## WHAT IS REQUIRED
Scan the entries below. Return every line that includes "Average".

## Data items
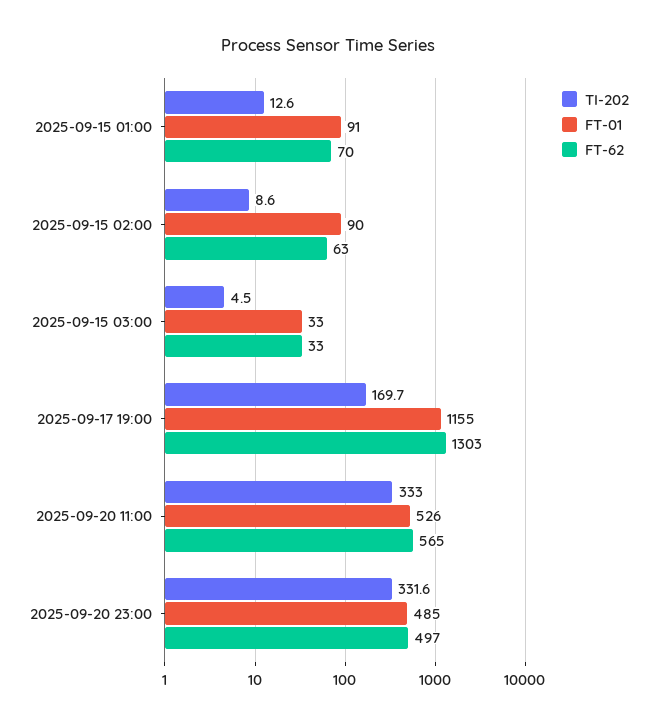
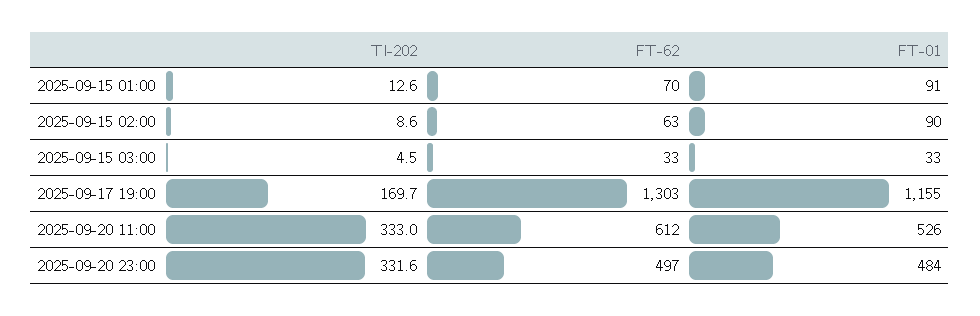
FT-62, 2025-09-20 11:00: 565 -> 612
FT-01, 2025-09-20 23:00: 485 -> 484

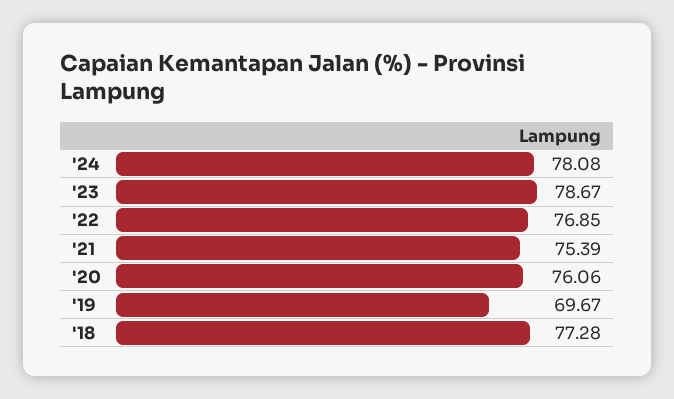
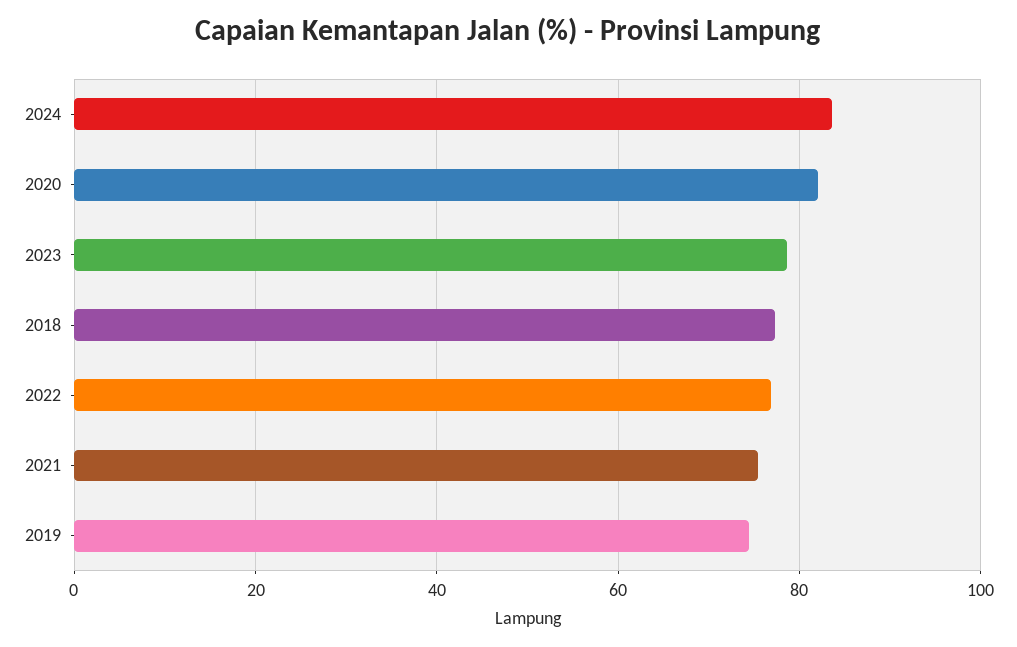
'24: 78.08 -> 84
'20: 76.06 -> 82
'19: 69.67 -> 74

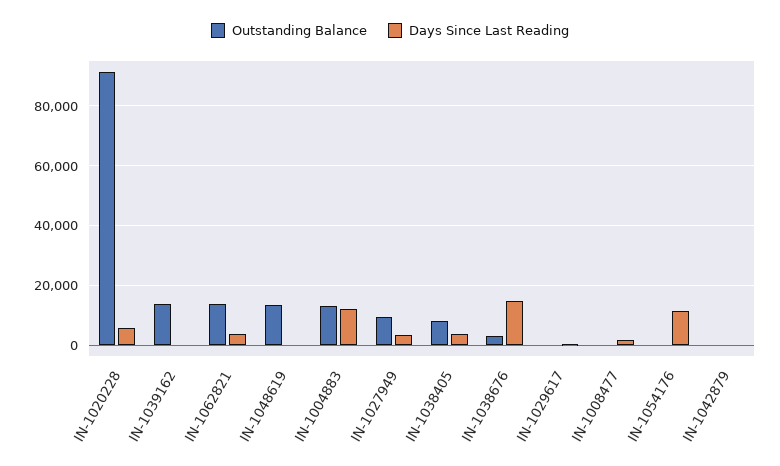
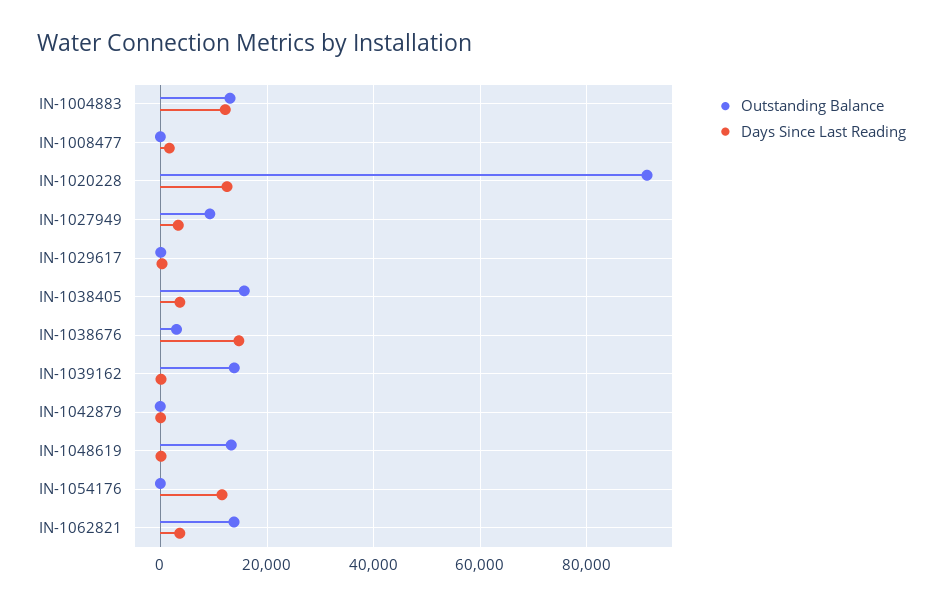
Days Since Last Reading, IN-1020228: 5000 -> 12000
Outstanding Balance, IN-1038405: 7500 -> 16000

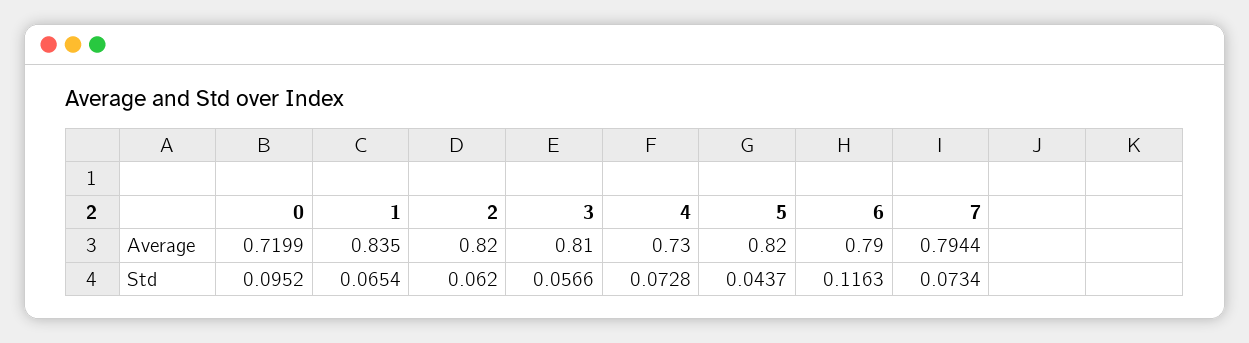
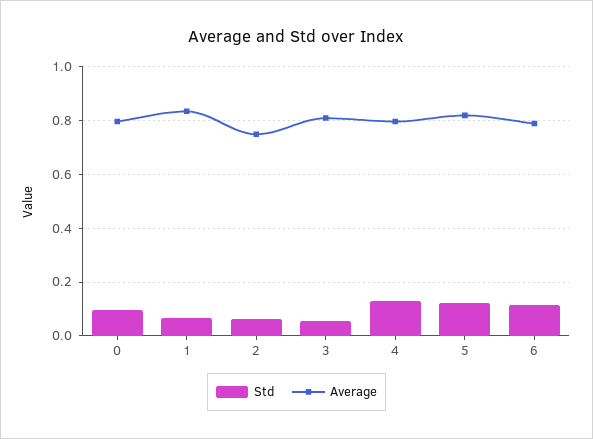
Average, 0: 0.7199 -> 0.8
Average, 2: 0.82 -> 0.75
Average, 4: 0.73 -> 0.8
Average, 7: 0.7944 -> none
Std, 4: 0.0728 -> 0.125
Std, 5: 0.0437 -> 0.125
Std, 7: 0.0734 -> none

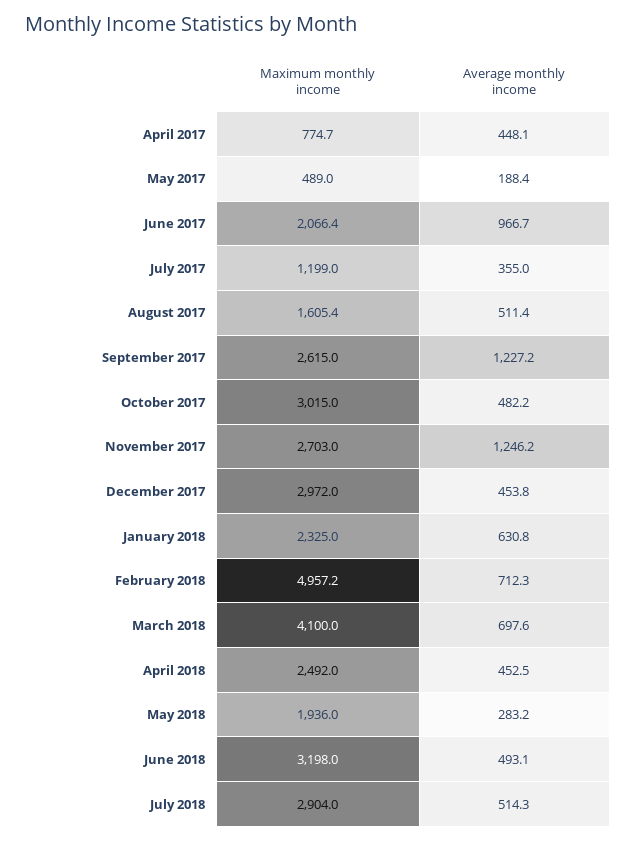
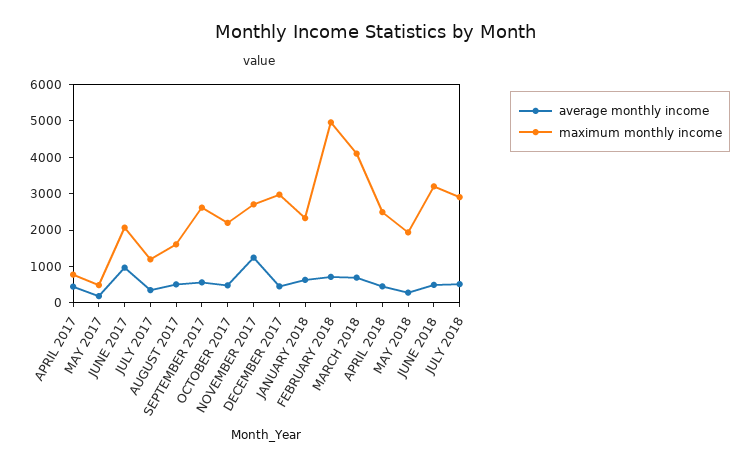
Average monthly income, September 2017: 1227.2 -> 500
Maximum monthly income, October 2017: 3015 -> 2250

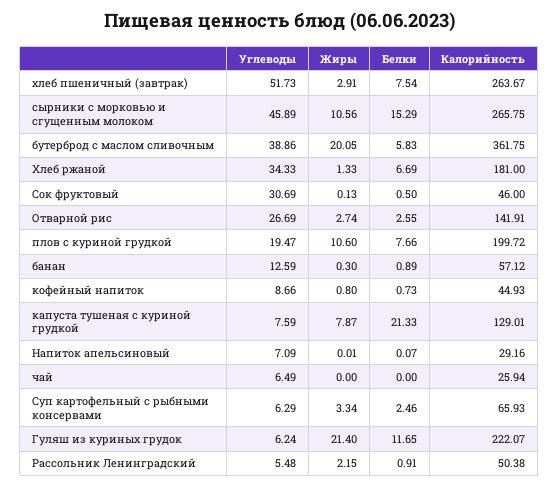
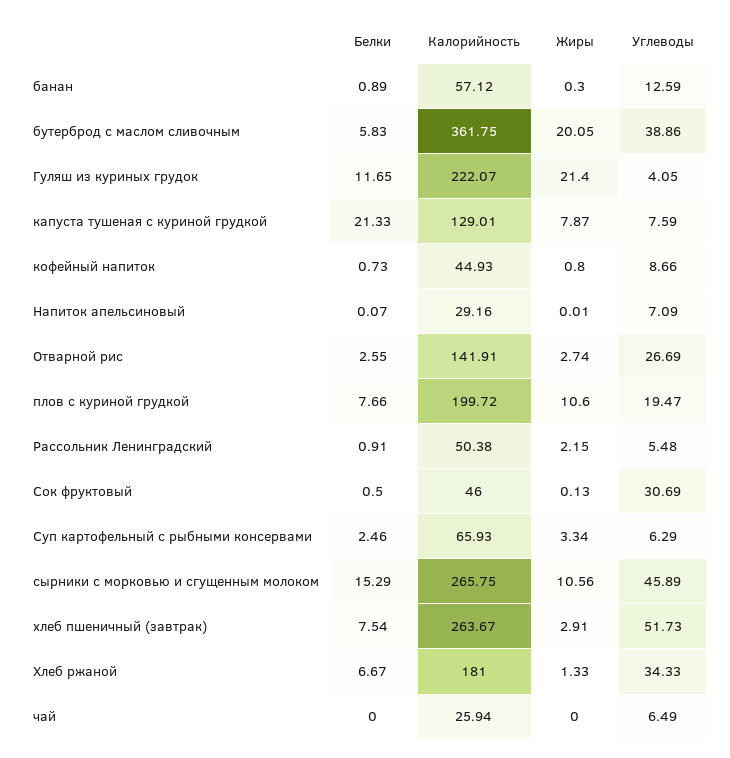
Белки, Хлеб ржаной: 6.69 -> 6.67
Углеводы, Гуляш из куриных грудок: 6.24 -> 4.05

## RESPONSE FOR THIS EXERCISE
Average, 0: 0.7199 -> 0.8
Average, 2: 0.82 -> 0.75
Average, 4: 0.73 -> 0.8
Average, 7: 0.7944 -> none
Average monthly income, September 2017: 1227.2 -> 500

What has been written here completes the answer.